Gather every line from the records below that contains the word "составляет", and copy each one in full.

-- DATA follows --

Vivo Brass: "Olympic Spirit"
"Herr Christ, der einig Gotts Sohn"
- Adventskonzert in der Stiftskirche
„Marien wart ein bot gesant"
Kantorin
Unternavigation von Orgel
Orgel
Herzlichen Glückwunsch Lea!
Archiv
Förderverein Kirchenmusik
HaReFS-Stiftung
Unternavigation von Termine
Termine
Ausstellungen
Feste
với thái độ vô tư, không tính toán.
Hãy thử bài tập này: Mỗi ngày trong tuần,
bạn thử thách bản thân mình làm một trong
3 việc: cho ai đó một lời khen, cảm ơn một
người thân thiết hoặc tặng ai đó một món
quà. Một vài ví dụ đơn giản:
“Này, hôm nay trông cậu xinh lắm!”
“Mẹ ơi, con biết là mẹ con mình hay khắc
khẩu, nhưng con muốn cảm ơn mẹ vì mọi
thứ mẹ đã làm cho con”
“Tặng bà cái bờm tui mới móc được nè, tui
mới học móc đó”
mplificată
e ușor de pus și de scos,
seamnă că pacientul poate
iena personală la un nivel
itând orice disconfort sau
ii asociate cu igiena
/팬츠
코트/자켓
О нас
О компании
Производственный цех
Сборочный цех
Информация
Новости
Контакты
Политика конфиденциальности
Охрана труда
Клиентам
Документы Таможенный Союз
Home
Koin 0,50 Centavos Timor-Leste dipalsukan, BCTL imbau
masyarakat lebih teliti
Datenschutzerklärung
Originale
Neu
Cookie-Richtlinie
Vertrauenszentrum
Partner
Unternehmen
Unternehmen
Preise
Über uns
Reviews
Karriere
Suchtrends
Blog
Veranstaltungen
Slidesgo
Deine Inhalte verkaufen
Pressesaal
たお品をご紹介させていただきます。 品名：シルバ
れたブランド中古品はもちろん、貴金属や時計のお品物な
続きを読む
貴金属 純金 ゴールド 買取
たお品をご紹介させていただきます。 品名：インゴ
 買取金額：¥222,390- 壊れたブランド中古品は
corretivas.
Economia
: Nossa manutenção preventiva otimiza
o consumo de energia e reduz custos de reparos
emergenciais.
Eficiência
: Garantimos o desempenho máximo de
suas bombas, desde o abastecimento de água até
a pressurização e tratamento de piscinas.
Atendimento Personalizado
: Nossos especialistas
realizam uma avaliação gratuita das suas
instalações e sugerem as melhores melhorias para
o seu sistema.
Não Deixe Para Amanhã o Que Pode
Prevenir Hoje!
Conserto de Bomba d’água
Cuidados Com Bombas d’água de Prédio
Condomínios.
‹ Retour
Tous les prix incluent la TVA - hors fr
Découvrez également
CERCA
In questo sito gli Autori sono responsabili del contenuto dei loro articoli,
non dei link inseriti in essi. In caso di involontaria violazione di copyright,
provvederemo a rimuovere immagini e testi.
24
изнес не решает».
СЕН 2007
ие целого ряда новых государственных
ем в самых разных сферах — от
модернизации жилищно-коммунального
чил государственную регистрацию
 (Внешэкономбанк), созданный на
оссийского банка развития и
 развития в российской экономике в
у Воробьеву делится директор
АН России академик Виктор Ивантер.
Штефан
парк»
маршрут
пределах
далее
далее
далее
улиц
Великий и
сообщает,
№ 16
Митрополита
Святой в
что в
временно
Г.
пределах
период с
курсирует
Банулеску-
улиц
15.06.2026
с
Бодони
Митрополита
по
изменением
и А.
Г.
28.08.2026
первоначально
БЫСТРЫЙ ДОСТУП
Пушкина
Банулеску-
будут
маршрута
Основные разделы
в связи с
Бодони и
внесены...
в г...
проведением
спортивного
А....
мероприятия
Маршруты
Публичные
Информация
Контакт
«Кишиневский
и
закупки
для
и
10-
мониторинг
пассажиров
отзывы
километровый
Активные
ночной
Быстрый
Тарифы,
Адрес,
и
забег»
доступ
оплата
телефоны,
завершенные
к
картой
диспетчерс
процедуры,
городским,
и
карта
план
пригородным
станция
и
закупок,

-- DATA concluded --
-- DATA follows --

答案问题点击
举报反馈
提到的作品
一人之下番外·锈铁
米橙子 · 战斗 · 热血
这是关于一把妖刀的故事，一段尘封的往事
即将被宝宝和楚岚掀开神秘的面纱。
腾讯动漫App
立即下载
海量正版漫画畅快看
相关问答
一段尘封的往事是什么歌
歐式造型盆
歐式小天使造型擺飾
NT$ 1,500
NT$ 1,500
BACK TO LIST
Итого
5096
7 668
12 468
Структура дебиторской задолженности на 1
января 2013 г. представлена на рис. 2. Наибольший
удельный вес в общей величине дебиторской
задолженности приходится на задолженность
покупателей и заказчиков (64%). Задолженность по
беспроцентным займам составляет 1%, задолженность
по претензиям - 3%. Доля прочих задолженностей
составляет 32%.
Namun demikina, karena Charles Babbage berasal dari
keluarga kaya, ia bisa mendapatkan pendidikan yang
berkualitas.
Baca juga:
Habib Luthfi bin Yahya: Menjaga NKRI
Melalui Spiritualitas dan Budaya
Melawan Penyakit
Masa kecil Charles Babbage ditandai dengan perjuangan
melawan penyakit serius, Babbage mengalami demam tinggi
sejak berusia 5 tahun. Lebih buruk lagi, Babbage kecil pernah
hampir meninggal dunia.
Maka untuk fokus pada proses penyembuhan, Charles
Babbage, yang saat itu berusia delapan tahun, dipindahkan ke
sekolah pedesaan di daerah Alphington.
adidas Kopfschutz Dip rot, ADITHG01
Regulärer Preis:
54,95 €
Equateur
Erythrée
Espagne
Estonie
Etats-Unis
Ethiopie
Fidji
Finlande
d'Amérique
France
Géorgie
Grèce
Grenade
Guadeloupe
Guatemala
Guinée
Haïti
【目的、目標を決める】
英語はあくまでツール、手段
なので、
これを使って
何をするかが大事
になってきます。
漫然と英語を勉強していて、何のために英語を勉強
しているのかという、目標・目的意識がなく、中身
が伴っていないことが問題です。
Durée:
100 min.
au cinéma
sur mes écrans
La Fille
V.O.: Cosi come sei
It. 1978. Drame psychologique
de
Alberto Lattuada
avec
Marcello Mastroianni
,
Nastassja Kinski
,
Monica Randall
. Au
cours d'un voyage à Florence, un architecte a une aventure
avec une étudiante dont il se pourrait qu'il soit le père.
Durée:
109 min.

-- DATA concluded --

EXERCISE OUTPUT:
беспроцентным займам составляет 1%, задолженность
составляет 32%.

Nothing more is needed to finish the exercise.